The chancellor noted that "AJC was the first Jewish organization to seek contact with the recently founded Federal Republic of Germany" following the Holocaust, "the most terrible crime ever perpetrated against humanity."
"This willingness to engage in dialogue and seek reconciliation has long since developed into a close partnership" between Germany and AJC, said Merkel. "I am exceptionally grateful to you for your tireless and diverse efforts to promote peace and interfaith understanding."
The chancellor spoke about "the responsibility" of the German government and people to remember the Jewish victims of the Holocaust, to actively combat antisemitism, and to support Israel. "In awareness of our responsibility, we are neither able nor willing to be neutral," she said.
"We are aware of our responsibility to remember the many millions of Jewish children, women and men who were robbed of their rights, persecuted and murdered by Germans during the Shoah," said Merkel. "And we are also aware of our responsibility to take resolute action against antisemitism in all its forms. I see this as part of our national ethos."

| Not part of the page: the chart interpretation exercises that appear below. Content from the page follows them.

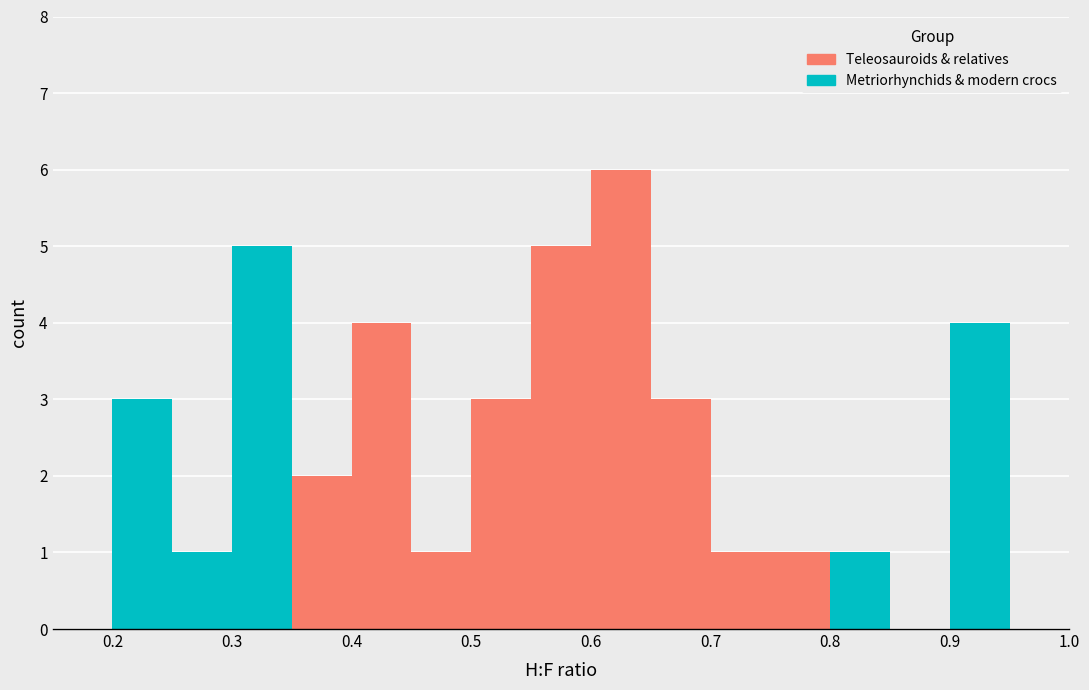

Reading left to right, transcribe this chart: for each stacked bar, give the range it covers on the x-axis and its total height. The values are not printed on the chart, so give them approximately, as read against the axis.

0.15 to 0.20: 0
0.20 to 0.25: 3
0.25 to 0.30: 1
0.30 to 0.35: 5
0.35 to 0.40: 2
0.40 to 0.45: 4
0.45 to 0.50: 1
0.50 to 0.55: 3
0.55 to 0.60: 5
0.60 to 0.65: 6
0.65 to 0.70: 3
0.70 to 0.75: 1
0.75 to 0.80: 1
0.80 to 0.85: 1
0.85 to 0.90: 0
0.90 to 0.95: 4
0.95 to 1.00: 0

Merkel emphasized that "Jews should feel free and safe in Germany, they should be able to practice their faith and culture openly."
Despicable acts such as the Yom Kippur attack on the synagogue in Halle last October "target the very heart of our democracy," she said. "The government and civil society must do everything in our power to counteract such bigots."
Turning to Germany's close ties to Israel, Merkel declared that "standing up for Israel's security is non-negotiable."
In conclusion, Merkel spoke about German responsibility in the face of history. "We cannot allow ourselves to waiver in our endeavors to foster security, active democracy and human rights, both here in Germany and around the world," she said.
This is the second time that Chancellor Merkel addressed an AJC Global Forum. The first time was in 2006, alongside U.S. President George W. Bush and UN Secretary General Kofi Annan, to mark AJC's centennial anniversary. In 2010, AJC honored Chancellor Merkel with its prestigious Light Unto the Nations Award, at a ceremony in Berlin. There have also been several private meetings between the German leader and AJC delegations since she became Chancellor in 2005.